Data provided →
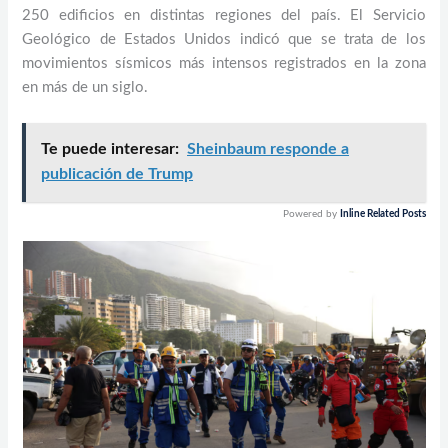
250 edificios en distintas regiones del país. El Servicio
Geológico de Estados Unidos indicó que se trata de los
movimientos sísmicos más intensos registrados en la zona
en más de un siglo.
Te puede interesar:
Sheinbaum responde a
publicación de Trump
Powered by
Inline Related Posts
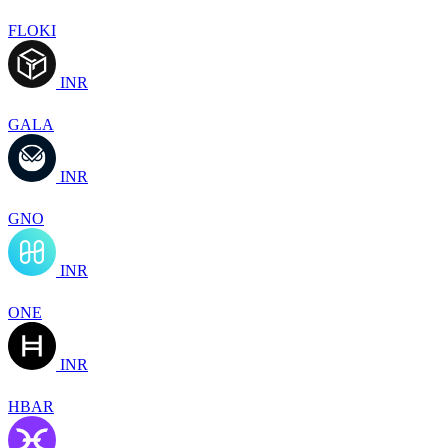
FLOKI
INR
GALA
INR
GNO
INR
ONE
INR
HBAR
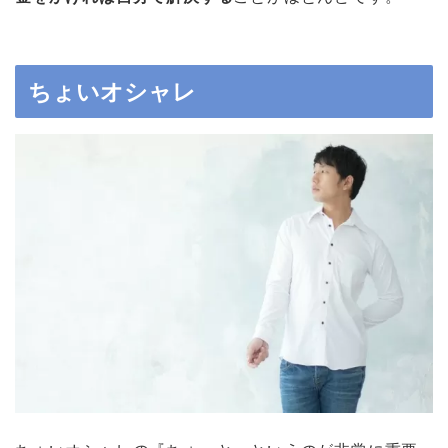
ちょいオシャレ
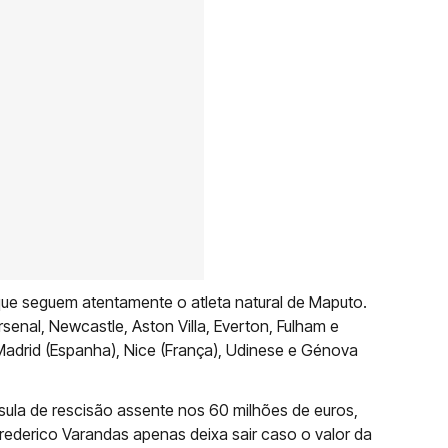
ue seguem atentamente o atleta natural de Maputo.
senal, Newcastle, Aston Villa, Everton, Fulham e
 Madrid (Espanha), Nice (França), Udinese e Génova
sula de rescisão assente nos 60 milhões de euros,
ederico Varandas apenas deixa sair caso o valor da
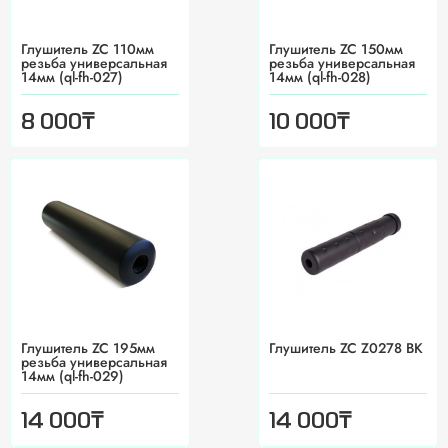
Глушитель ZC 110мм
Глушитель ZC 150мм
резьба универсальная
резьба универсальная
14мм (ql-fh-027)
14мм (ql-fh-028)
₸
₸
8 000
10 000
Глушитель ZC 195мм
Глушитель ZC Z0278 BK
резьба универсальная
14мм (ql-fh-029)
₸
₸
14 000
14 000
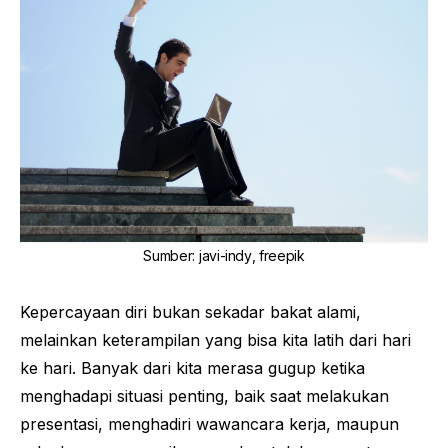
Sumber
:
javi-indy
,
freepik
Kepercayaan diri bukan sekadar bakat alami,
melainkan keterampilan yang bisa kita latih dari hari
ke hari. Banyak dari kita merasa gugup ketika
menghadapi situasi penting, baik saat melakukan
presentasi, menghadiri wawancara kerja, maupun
==
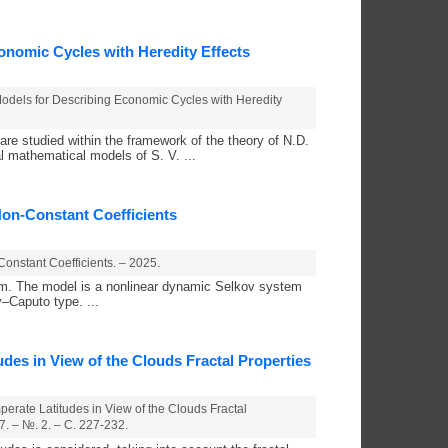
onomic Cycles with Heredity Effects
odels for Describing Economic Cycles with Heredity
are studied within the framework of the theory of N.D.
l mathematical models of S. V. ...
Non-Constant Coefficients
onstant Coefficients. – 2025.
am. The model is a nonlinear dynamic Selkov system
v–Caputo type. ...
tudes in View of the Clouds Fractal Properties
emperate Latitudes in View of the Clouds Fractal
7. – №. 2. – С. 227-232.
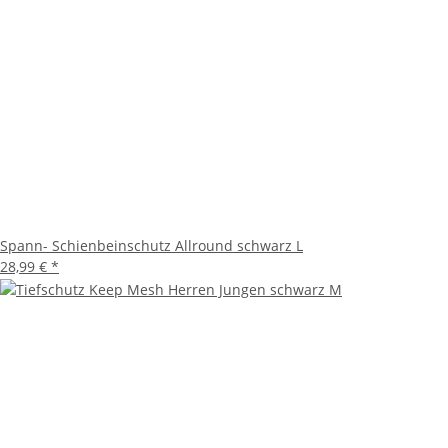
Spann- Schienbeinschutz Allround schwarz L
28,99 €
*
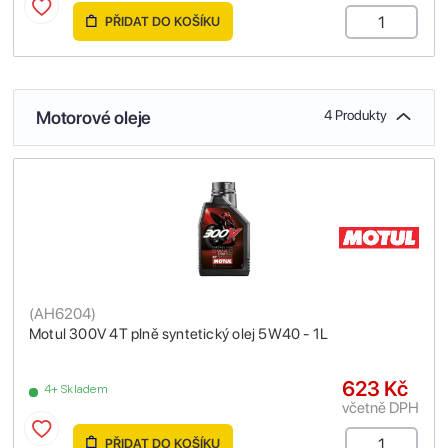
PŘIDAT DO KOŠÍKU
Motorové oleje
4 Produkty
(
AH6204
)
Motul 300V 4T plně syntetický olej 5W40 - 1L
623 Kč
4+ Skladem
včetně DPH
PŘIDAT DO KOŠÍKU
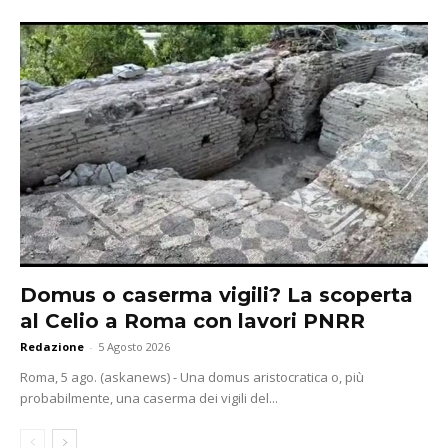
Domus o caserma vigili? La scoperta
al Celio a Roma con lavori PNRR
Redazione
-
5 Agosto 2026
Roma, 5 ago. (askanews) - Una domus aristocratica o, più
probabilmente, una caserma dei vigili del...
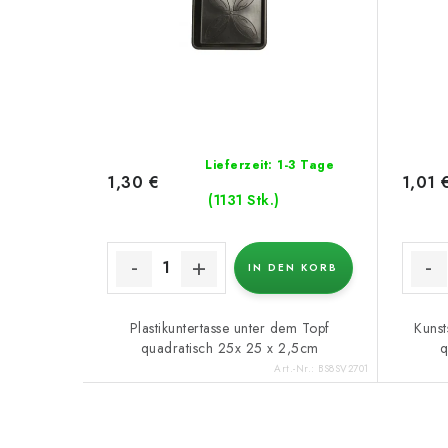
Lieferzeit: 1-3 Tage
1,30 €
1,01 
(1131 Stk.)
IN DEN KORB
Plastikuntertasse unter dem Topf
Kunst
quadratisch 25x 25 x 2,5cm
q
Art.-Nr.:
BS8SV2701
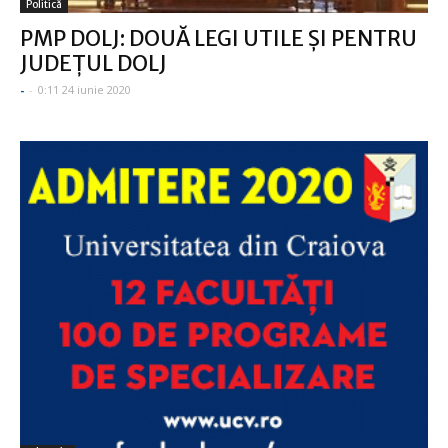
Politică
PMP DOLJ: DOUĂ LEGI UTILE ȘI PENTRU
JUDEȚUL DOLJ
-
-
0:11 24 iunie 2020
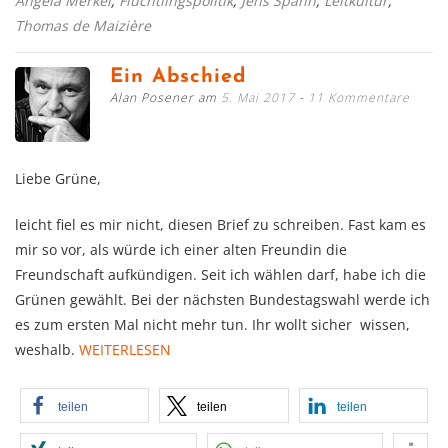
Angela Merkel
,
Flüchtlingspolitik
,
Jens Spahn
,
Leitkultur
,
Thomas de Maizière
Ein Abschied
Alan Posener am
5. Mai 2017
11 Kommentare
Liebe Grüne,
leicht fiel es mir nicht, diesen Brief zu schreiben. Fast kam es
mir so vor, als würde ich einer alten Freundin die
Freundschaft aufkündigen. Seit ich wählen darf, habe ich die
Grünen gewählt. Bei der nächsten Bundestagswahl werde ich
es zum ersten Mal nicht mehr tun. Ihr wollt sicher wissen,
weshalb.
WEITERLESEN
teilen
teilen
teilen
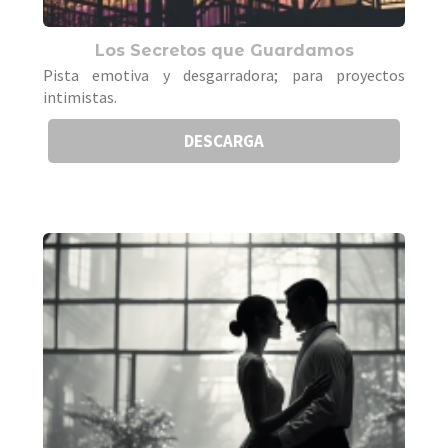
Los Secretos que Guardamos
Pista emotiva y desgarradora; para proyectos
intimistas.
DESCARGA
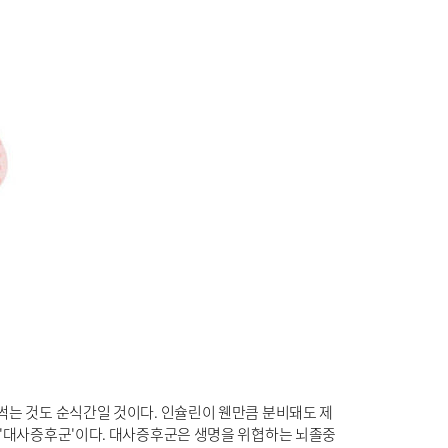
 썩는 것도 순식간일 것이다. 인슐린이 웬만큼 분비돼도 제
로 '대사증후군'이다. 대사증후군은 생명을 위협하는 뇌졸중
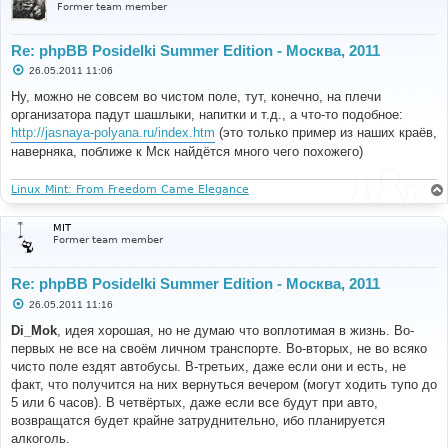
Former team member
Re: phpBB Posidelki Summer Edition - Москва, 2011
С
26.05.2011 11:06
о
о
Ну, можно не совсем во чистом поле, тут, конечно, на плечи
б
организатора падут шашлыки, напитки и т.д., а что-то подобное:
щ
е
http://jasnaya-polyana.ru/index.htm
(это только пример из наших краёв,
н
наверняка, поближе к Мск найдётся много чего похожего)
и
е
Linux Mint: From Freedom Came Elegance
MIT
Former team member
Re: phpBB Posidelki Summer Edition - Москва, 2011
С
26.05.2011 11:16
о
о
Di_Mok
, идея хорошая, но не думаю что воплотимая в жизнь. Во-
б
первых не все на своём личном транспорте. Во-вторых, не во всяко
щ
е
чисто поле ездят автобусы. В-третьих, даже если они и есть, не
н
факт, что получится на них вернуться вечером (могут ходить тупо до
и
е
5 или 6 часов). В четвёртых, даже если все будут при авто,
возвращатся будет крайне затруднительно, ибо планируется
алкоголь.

What is needed →
Look for the string "dari" in the entries above. Copy every line that has it.

Result of the task →
melainkan keterampilan yang bisa kita latih dari hari
ke hari. Banyak dari kita merasa gugup ketika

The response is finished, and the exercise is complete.